## [Activity]
Return every line of the records below word for word, leaving out the pictures.
--- Provided material ---
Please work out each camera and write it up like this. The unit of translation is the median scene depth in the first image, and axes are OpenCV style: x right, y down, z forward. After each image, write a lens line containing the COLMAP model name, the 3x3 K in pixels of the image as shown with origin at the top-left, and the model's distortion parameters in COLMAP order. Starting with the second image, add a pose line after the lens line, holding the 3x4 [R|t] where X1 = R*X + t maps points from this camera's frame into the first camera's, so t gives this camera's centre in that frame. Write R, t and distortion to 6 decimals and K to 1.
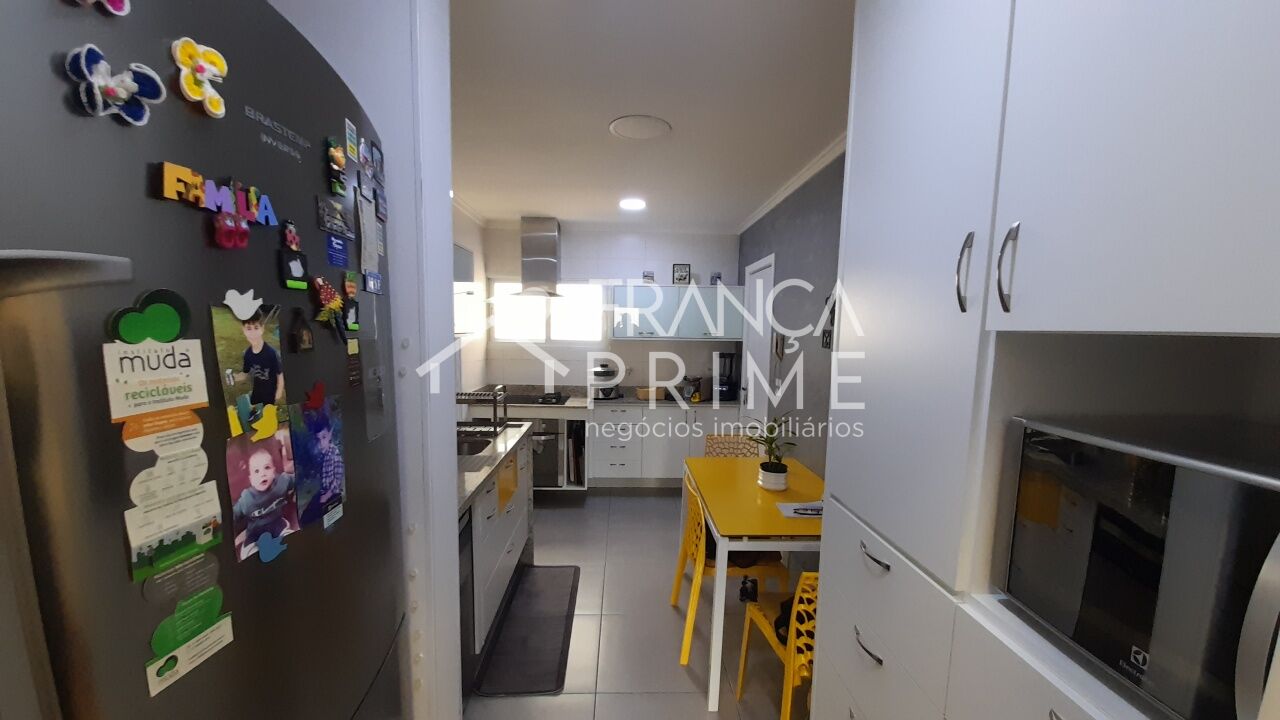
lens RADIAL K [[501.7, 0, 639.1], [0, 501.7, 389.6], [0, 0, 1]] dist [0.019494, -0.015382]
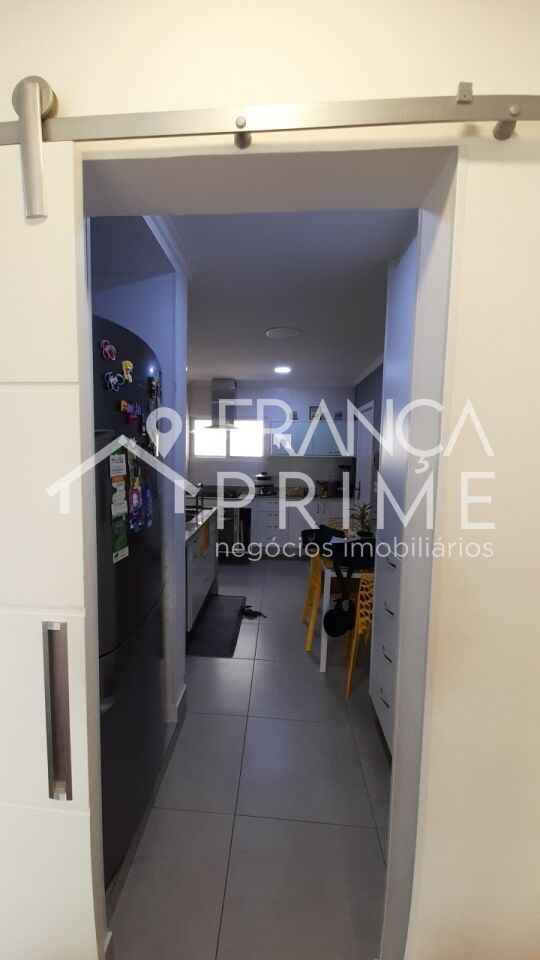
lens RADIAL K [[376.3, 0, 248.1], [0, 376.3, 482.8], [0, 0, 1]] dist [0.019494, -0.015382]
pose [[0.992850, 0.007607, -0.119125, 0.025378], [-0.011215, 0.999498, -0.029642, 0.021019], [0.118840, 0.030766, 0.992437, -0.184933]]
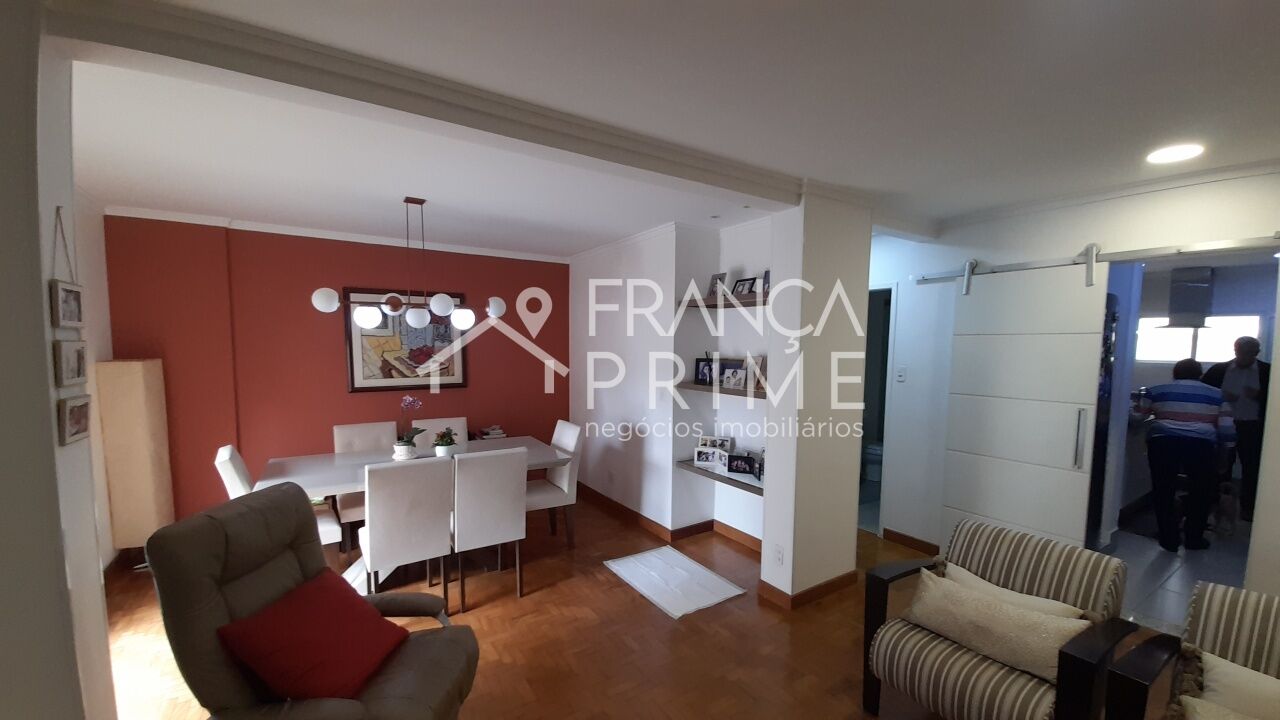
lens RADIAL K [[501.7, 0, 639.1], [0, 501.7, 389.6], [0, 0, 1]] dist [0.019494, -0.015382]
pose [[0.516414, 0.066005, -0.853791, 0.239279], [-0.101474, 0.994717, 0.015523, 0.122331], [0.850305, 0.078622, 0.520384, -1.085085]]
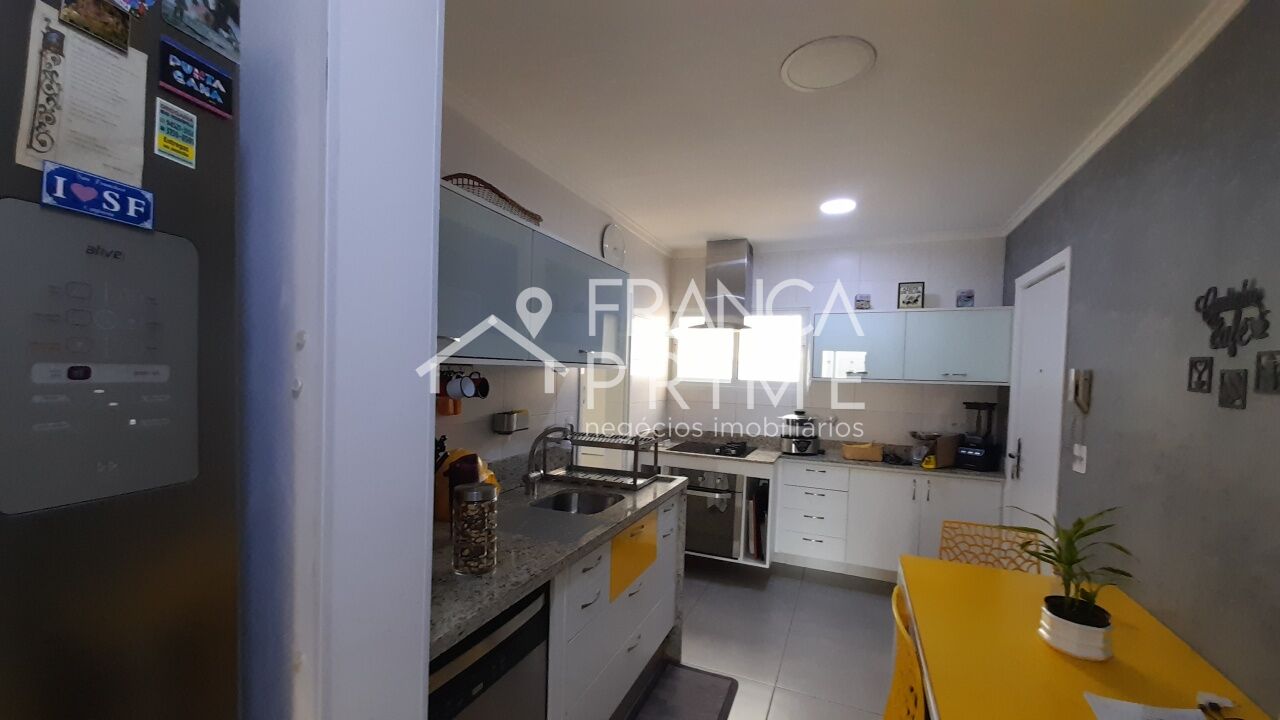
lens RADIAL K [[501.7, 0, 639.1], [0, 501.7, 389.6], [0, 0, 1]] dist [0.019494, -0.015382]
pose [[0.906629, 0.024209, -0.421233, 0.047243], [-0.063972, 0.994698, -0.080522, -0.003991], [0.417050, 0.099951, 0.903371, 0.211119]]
---
## [Answer]
Please work out each camera and write it up like this. The unit of translation is the median scene depth in the first image, and axes are OpenCV style: x right, y down, z forward. After each image, write a lens line containing the COLMAP model name, the 3x3 K in pixels of the image as shown with origin at the top-left, and the model's distortion parameters in COLMAP order. Starting with the second image, add a pose line after the lens line, holding the 3x4 [R|t] where X1 = R*X + t maps points from this camera's frame into the first camera's, so t gives this camera's centre in that frame. Write R, t and distortion to 6 decimals and K to 1.
lens RADIAL K [[501.7, 0, 639.1], [0, 501.7, 389.6], [0, 0, 1]] dist [0.019494, -0.015382]
lens RADIAL K [[376.3, 0, 248.1], [0, 376.3, 482.8], [0, 0, 1]] dist [0.019494, -0.015382]
pose [[0.992850, 0.007607, -0.119125, 0.025378], [-0.011215, 0.999498, -0.029642, 0.021019], [0.118840, 0.030766, 0.992437, -0.184933]]
lens RADIAL K [[501.7, 0, 639.1], [0, 501.7, 389.6], [0, 0, 1]] dist [0.019494, -0.015382]
pose [[0.516414, 0.066005, -0.853791, 0.239279], [-0.101474, 0.994717, 0.015523, 0.122331], [0.850305, 0.078622, 0.520384, -1.085085]]
lens RADIAL K [[501.7, 0, 639.1], [0, 501.7, 389.6], [0, 0, 1]] dist [0.019494, -0.015382]
pose [[0.906629, 0.024209, -0.421233, 0.047243], [-0.063972, 0.994698, -0.080522, -0.003991], [0.417050, 0.099951, 0.903371, 0.211119]]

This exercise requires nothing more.